Furthermore, therer were legitimate concerns over SDI prompting a more aggressive posture from the US.
Wow, and you needed SDI to tell this? Read FM-100-5, in particular the 1982 Edition.
King of the Killing Zone wrote:
NATO's goal [in 1976] was to end the war with the border unchanged.
The new Army doctrine assumed, on the other hand, that once war had started, the border would cease to exist. As much as possible the war would be fought in the other side's backfield, with deep penetration not only by bombers but by armored forces, paratroops, and helicopter-borne infantry.
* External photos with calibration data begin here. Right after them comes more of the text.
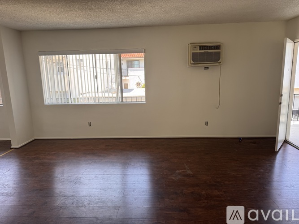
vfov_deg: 56.8
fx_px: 207
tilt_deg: -10.7
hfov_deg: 71.6
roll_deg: +2.1
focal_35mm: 24
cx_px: 150
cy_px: 112
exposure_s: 1/121
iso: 80
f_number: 1.78
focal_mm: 6.76
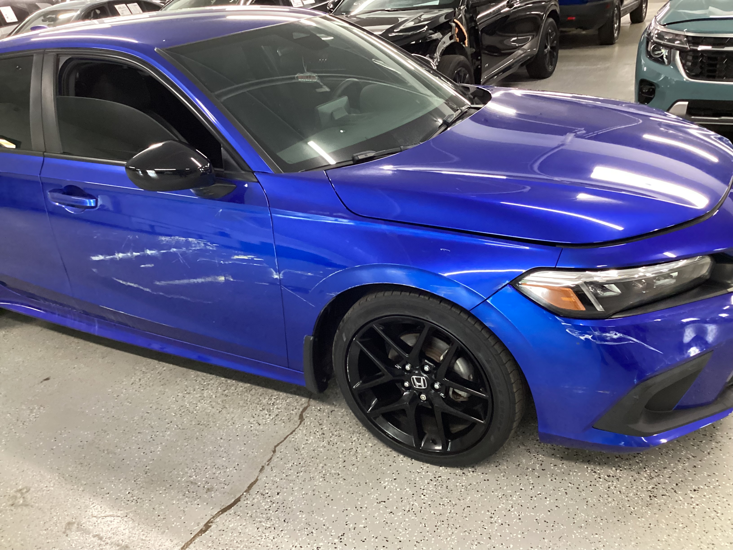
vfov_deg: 45.4
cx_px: 366
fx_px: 656
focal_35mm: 31
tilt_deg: -26.2
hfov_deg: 58.4
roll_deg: +5.3
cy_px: 275
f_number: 2.4
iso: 400
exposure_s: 1/40
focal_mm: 3.3
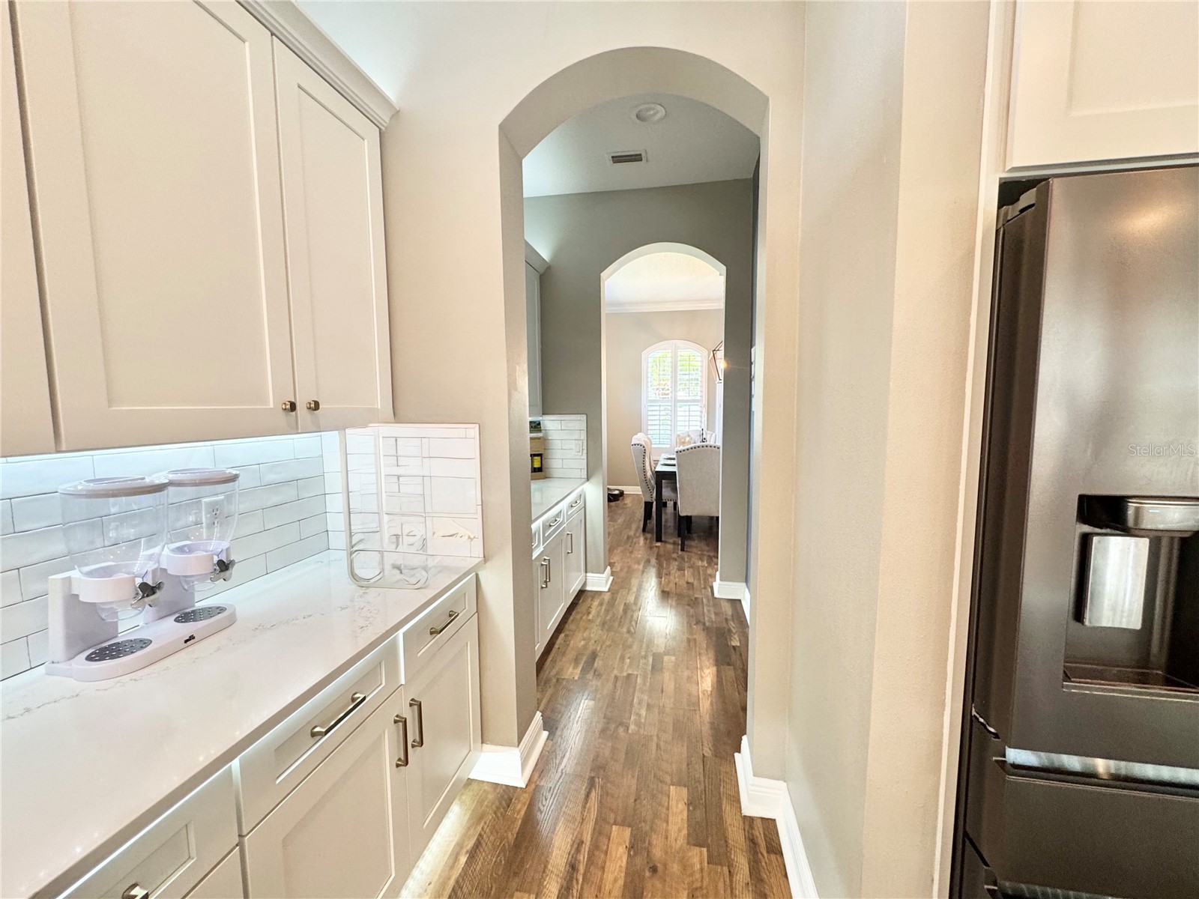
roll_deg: +0.6
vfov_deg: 85.7
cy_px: 450
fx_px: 485
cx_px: 600
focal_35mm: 14
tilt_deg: -5.9
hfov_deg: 102.1
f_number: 2.2
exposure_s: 1/60
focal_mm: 2.22
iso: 160
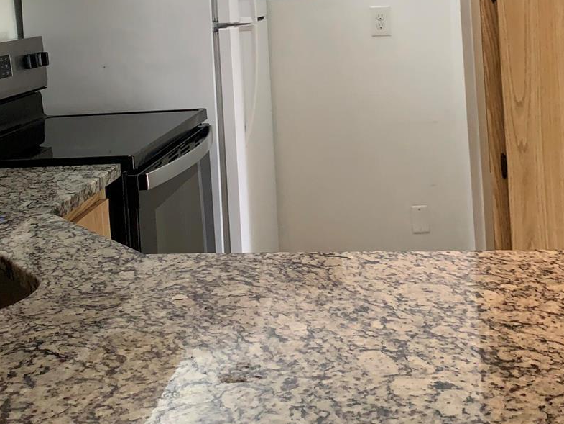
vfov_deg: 26.4
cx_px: 272
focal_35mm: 53
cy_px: 22
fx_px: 864
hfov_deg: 36.2
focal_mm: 4.25
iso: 100
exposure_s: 1/60
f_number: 1.8
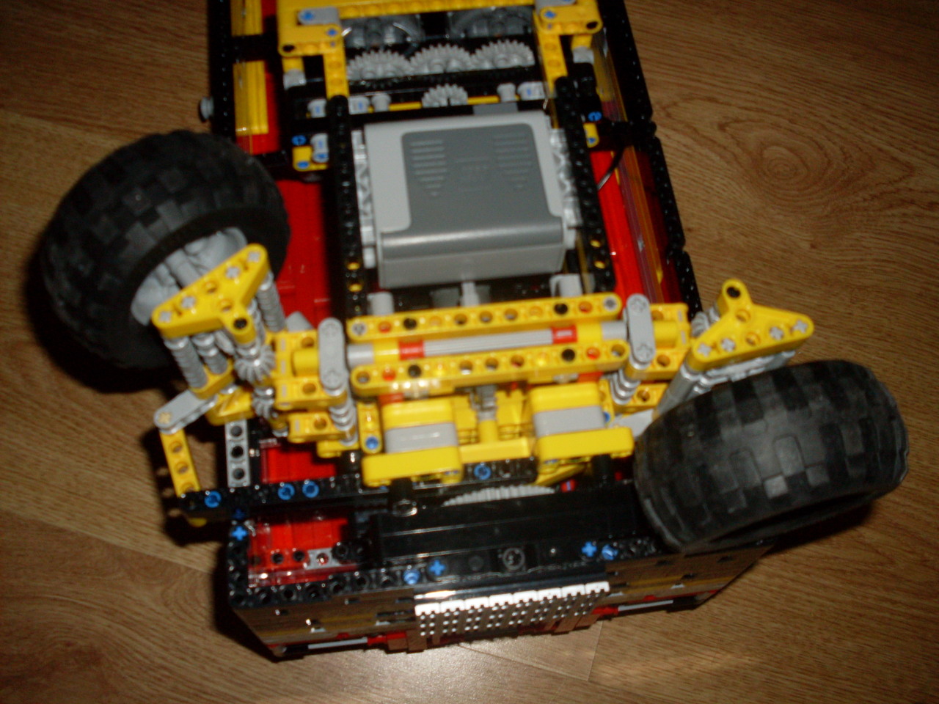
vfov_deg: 37.7
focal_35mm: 38
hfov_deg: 49.0
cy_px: 352
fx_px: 1031
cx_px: 470
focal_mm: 6.3
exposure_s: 1/45
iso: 100
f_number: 2.8
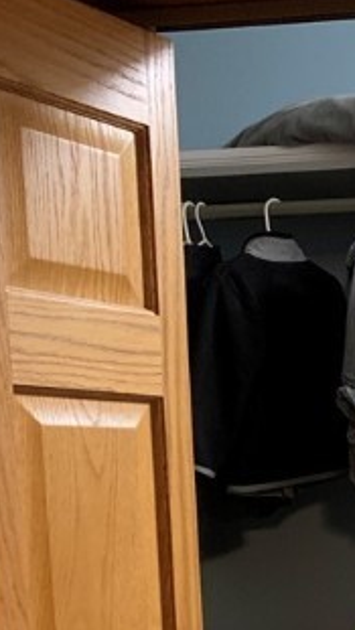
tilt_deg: -8.4
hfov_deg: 15.8
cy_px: 697
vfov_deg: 27.5
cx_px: 542
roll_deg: -0.2
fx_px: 1171
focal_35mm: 70
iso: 500
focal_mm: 4.25
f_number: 1.8
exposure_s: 1/30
"Commanders," the new doctrine said, "need to use the entire depth of the battlefield to strike the enemy and to prevent him from concentrating his firepower or maneuvering his forces to a point of his choice. Commanders also need adequate space for disposition of their forces, for maneuver, and for dispersion."
As far as the future border was concerned, Starry described the Army's new policy this way: "Once political authorities commit military forces in pursuit of political aims, military forces must win something—else there will be no basis from which political authorities can bargain to win politically. Therefore, the purpose of military operations cannot be simply to avert defeat—but rather it must be to win." In other words, move the border eastward. The Red Army could no longer plan an attack and assume that, at worst, it would end up back on the existing border.
The new doctrine was also controversial for the open way in which it considered the possibility, even the likelihood, that both nuclear and chemical weapons would be used in a European war. Not for two decades or more had an Army document dealt so forthrightly with this sensitive issue. Starry, explaining the new doctrine, said that "it would be advantageous to use tactical nuclear and chemical weapons at an early stage and in enemy territory." Soldiers were advised to be prepared, from the first moment, for the use of such weapons by either side.
"By extending the battlefield and integrating conventional, nuclear, chemical and electronic means, forces can exploit enemy vulnerabilities anywhere," the manual advised. "The bat- tle extends from the point of close combat to the forces approaching from deep in the enemy rear. Fighting this way, the U.S. Army can quickly begin offensive action by air and land forces to conclude the battle on its terms."
Chemical weapons cannot, under U.S. policy, be used unless an enemy has used them first. Battlefield nuclear weapons can be used first but not before there has been a release by top political officials of the NATO nations. The new doctrine, by requiring commanders to focus their attention well into the future, provided time to request and obtain authority to use nuclear weapons and to use them far enough in the enemy's rear so they would not endanger friendly troops.
This was too controversial, and in 1986, it was toned down to soothe ruffled feathers in NATO.
Gorbachev was trying to back Reagan into a corner.
Uhm, by offering to destroy *all* of his nukes? Uhm, you back people into a corner by
threatening them, not offering gifts.
Learn the difference between diplomatic posturing and technological reality before you dig a hole for yourself.